Four Year Strong – Kings Arms January 18, 2018

Pop-punk powerhouses Four Year Strong performed at Auckland’s Kings Arms last night, supported by Written By Wolves and Lookin’ Up. The 13th Floor’s Cameron Miller ventured out to the soon-to-be closed venue to see what all the noise was about.

I’d honestly never heard of Four Year Strong before agreeing to do this review. Upon doing some research and checking out some YouTube videos, I figured I knew exactly how this review was going to go. Pop-punk band past their best-before date dusts off breakout album for anniversary tour, cynically wringing the last possible dollars out of a dwindling fan base and an over-commercialised genre that should have been left in the previous decade.

From reading Wikipedia, it seem Four Year Strong helped popularise a genre of pop punk germinated by New Found Glory and Sum 41, known as (shudder) Easycore. Gah! Blasphemy! False! Sellout! Nothing -core should be easy, my underground snob heart cries. Hardcore should be all broken glass and vomit, shredded vocal chords and oppression and violence. This happy shouting and bouncing is a sanitised travesty.

So with my mind made up and my self-important tastes unassailable, I trudged through the rain that was pouring down on Four Year Strong’s parade last night at the King’s Arms.
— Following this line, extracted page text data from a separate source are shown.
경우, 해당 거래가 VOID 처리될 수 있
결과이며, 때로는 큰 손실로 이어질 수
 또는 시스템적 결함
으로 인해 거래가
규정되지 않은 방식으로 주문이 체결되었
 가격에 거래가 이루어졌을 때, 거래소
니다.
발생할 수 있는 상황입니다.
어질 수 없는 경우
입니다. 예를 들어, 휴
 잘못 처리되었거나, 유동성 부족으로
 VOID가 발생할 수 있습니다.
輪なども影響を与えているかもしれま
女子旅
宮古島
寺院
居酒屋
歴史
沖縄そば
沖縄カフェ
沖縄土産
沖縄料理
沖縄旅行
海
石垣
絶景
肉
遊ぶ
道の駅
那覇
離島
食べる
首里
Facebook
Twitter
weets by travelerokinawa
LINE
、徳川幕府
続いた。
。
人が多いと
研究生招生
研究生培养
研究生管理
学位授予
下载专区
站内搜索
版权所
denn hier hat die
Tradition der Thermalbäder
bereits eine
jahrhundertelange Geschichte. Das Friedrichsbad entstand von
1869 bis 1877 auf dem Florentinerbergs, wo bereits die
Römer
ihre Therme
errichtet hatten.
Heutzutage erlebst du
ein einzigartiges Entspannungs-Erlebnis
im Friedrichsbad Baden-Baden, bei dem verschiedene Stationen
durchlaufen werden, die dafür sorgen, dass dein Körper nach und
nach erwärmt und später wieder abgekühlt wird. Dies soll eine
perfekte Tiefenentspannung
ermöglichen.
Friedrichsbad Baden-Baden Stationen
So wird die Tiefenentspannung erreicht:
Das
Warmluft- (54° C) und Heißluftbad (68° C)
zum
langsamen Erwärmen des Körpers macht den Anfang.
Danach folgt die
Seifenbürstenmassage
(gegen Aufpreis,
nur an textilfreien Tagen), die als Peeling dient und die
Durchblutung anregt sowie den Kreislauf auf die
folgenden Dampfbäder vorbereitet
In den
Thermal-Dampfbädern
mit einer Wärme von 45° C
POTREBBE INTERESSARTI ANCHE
I wasn’t in time to catch Written By Wolves, but I arrived just as second openers Lookin Up were setting up. These guys were some trad hardcore punk fun, with a bit of pop punk shining through at odd moments. They had good, catchy riffs that chugged when they needed to chug and galloped when they needed to gallop.

The drummer was a highlight, pounding away enthusiastically, all flamboyantly flailing limbs and wide grin. The vocals failed to impress sadly. They were completely inaudible at the start, which to be fair seemed a technical problem. However even when fixed, they lacked the power or conviction to match the aggression and energy the instruments were putting out.

I liked Lookin Up best when they kept it quick, loud and nasty. The longer, more melodic songs had some moments where musical cliches started creeping in. Not that the more aggressive pieces were revolutionising the genre, but tropes are always more enjoyable when they don’t outstay their welcome. Overall though they played with energy and promising talent, and the crowd cheered them off happily.

After the wait between sets, the excited cheers of the crowd dragged me lazily from the couch outside and into the back rows, ready to stand stony faced and unimpressed as Four Year Strong re-hashed their glory days. Not two songs in, though, realisation crept in with dawning horror:


They’re killing it.

There goes my street cred.

As much as my inner snob is humiliated to admit, it was an immediate and sustained night of high energy and fun atmosphere. I’ll never buy a Four Year Strong album, and this entire style of music will never be something I seek out. But you just can’t fake the genuine enthusiasm and joy in performing Four Year Strong brought to the stage, or the rambunctious and excitable crowd response. It felt like a raucous garage party among friends, the atmosphere so good humoured I found it impossible to play the curmudgeon.

It definitely wasn’t a night in which I was blown away by musical accomplishment. These were still brash, simple chantalong songs, pop rock with breakdowns thrown in, nothing to drop jaws on the floor.

On top of that, repeated technical issues halted the gig a couple of times between songs, at one point long enough for the irrepressible crowd to get a singalong going. The band played tightly and professionally, though, and the mix added well to the bombastic riffs and drums. The camaraderie was superb, with lots of chats to the audience between songs, and shouts to jump around and sing along.

The fans repaid them, the mid-sized crowd up front leaping, surging and crowd surfing throughout the night. One woman shouted out that it was her birthday, and was invited onstage for hugs, and even encouraged to perform her first ever crowd surf. That confirmed for me the band’s likeability, and the genuine appreciation they displayed for their fans.

It was a short gig, which for me just meant that they didn’t overstay their welcome, though I imagine the fans may have wanted more. Given that Four Year Strong managed to bring a smile to my grumpy purist face, though, their dedicated fans must have been given a night to remember.